Data: Begin

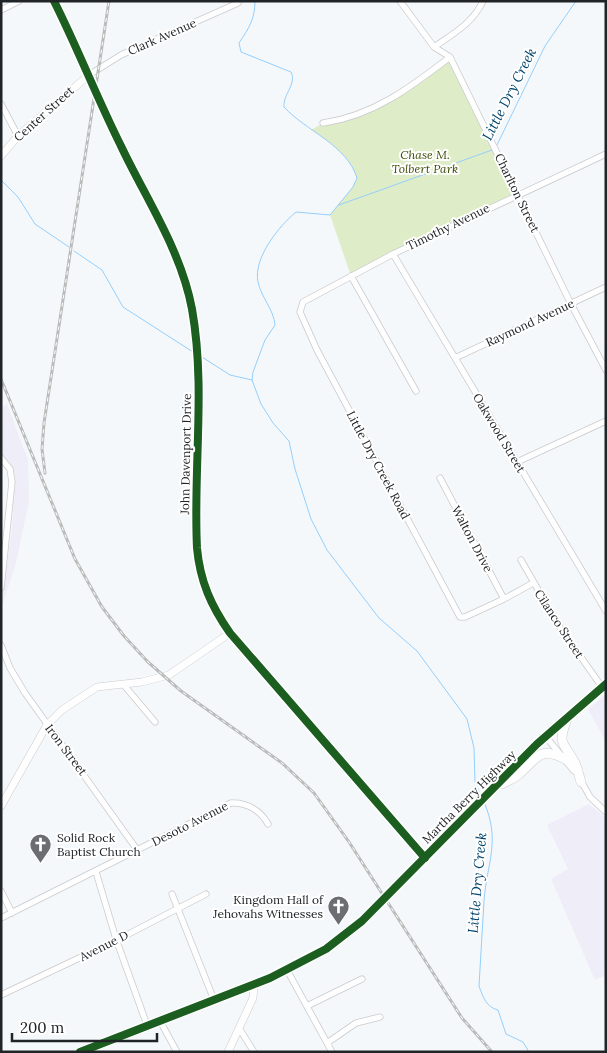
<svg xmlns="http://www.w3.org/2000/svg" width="607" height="1053" viewBox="0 0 607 1053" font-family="Lora,serif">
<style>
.commercial{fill:#eeedf8}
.green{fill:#dfecc8}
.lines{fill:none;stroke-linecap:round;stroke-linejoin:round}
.stream{stroke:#94cffc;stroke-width:1}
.minor-casing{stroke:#c9cbce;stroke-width:7}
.tertiary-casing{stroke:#c9cbce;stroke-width:8}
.primary-casing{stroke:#c9cbce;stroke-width:10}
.minor{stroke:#fefefe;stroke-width:5.5}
.tertiary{stroke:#fefefe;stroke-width:7}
.primary{stroke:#fefefe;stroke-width:9}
.rail-casing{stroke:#babbbb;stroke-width:3}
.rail{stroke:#fff;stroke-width:1;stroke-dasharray:4;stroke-linecap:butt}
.cycleway-casing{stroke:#fff;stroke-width:11}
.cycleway{stroke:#1b5e20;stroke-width:8}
.labels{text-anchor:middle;stroke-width:4;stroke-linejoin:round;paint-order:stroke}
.street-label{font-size:12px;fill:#212427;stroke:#fff}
.park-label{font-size:12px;font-style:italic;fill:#3c4c05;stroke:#fff}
.poi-label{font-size:12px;fill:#212427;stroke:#fff;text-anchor:start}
.water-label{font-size:14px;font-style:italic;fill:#00456d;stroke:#fff}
</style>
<rect width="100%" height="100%" fill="#f5f8fb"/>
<path class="commercial" d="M7,404l21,56 1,41 -14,66 -14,41 11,-80 3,-52 -5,-14 -9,-8v-47z
M606,694v48l-18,-33z
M589,804l17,14v157l-11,5 -44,-101 17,-10 -21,-44z"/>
<path class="green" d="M450,57l68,137 -167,82 -21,-61 23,-28 4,-9c-6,-22 -28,-37 -46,-48l12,-7 17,-2 55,-23z"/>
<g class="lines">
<path class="stream" d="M255,1c0,18 -6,27 -16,42l2,9 50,20c6,12 -8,22 -7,35 22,24 63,38 73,71l-4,9 -23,28 -34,-3c-17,14 -43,46 -38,70 3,15 16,28 17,43l-10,15 -12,32 -1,8 9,24 12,19 16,18 6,28 16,50 16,31 52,68 38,33 50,68 7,29 1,34 6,14
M497,145l48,-99 31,-45
M1,180l17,17 17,27 34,23
M339,205l153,-55
M74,251l28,19 21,37 70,45
M202,357l28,18 22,5
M484,802c17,39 3,60 0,99 -2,28 -3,57 -5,85 4,11 7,21 19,24l8,24 17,8 6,10"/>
<defs>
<path id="minor" d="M400,1l34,46 16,10 121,247 35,66
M1,10l18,-9
M434,47c19,-13 39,-24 49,-46
M89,75l32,-20 117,-52
M1,104l17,32
M323,123c50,-7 88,-36 127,-66
M393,254l213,357
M351,276l65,115
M455,358l151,-71
M1,458l9,11 2,13 -11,106
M517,462l89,-41
M440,478l64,121
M521,560l38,66 43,61
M533,583l-29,16 -39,18h-5l-143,-267 -17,-38 3,-10 90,-48 213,-100
M1,645l9,23 15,25 113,158
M123,684l32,38
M546,737l28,34
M581,781l9,16 16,15
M96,872l20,67 31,86
M1,891l11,22
M172,894l42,106
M1,918l230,-115c16,-1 30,8 37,21
M287,970l45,82
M1,995l112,-53 93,-48
M307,1006l55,-27
M160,1021l17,31
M239,1028l15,24
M327,1043l29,-20 24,-6"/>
<path id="tertiary" d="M54,1c24,48 43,97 67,145 25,53 60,104 71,163 14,79 1,159 5,239 3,33 14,58 33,85l195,225
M1,156l17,-20 71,-61
M1,806l46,-81 15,-15 35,-23 45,-5 27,-7 61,-42
M228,1052l25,-54 1,-13"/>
<path id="primary" d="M567,719c-10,26 -4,22 8,44 3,6 4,13 6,19
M502,784c5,-3 12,-5 17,-10 20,-17 20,-29 48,-14
M80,1052l190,-74 56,-29 36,-28 175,-177 69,-60"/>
</defs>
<use href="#minor" class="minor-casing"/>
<use href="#tertiary" class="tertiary-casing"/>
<use href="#primary" class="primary-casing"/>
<use href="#minor" class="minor"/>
<use href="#tertiary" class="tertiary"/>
<use href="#primary" class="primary"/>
<defs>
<path id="rail" d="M1,379l74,180 27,48 22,29 24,26 33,29 101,72 32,30 35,49 113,176 30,34
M45,473l-3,-24 2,-26 65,-422"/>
</defs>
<use href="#rail" class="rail-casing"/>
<use href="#rail" class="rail"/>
<defs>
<path id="cycleway" d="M54,1c24,48 43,97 67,145 25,53 60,104 71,163 14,79 1,159 5,239 3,33 14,58 33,85l195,225
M80,1052l190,-74 56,-29 36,-28 175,-177 69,-60"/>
</defs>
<use href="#cycleway" class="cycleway-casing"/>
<use href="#cycleway" class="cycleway"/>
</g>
<defs>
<symbol id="church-pin" viewBox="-11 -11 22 30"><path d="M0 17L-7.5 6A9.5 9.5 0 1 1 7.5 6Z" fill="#6b6e71" stroke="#fff"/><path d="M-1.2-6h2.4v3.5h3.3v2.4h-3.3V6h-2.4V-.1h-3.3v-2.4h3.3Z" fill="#fff"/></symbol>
</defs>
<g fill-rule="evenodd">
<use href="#church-pin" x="28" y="832" width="25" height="34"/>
<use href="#church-pin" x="326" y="894" width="25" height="34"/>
</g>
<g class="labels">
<g class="street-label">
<text transform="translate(162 37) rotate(-24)" y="4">Clark Avenue</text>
<text transform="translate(44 114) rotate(-42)" y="4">Center Street</text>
<text transform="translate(517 193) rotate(64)" y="4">Charlton Street</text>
<text transform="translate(448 227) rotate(-26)" y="4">Timothy Avenue</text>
<text transform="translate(530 323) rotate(-25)" y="4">Raymond Avenue</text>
<text transform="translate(499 433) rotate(59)" y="4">Oakwood Street</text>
<text transform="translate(186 454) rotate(-89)" y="4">John Davenport Drive</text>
<text transform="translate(378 465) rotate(62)" y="4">Little Dry Creek Road</text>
<text transform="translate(472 539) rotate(62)" y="4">Walton Drive</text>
<text transform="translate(559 624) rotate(57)" y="4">Cilanco Street</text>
<text transform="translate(66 750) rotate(53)" y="4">Iron Street</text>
<text transform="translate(469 797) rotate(-45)" y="4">Martha Berry Highway</text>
<text transform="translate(190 824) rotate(-27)" y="4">Desoto Avenue</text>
<text transform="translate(104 946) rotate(-27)" y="4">Avenue D</text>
</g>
<g class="park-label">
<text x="425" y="159">Chase M.<tspan x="425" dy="14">Tolbert Park</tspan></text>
</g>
<g class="poi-label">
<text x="57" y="842">Solid Rock<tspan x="57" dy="14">Baptist Church</tspan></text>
<text x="323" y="904" text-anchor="end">Kingdom Hall of<tspan x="323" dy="14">Jehovahs Witnesses</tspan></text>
</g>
<g class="water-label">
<text transform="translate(509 94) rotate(-63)" y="5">Little Dry Creek</text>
<text transform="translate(477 883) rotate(-85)" y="5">Little Dry Creek</text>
</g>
</g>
<rect width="607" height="1053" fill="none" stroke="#212427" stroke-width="5"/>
<path d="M12 1033v8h145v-8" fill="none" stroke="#212427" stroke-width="2.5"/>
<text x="20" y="1033" font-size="15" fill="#212427" stroke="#ffffff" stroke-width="4" paint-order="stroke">200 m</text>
</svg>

Data: End

**What the exercise asks**.
List every line above that holds the word "linecap".

**Written answer**.
.lines{fill:none;stroke-linecap:round;stroke-linejoin:round}
.rail{stroke:#fff;stroke-width:1;stroke-dasharray:4;stroke-linecap:butt}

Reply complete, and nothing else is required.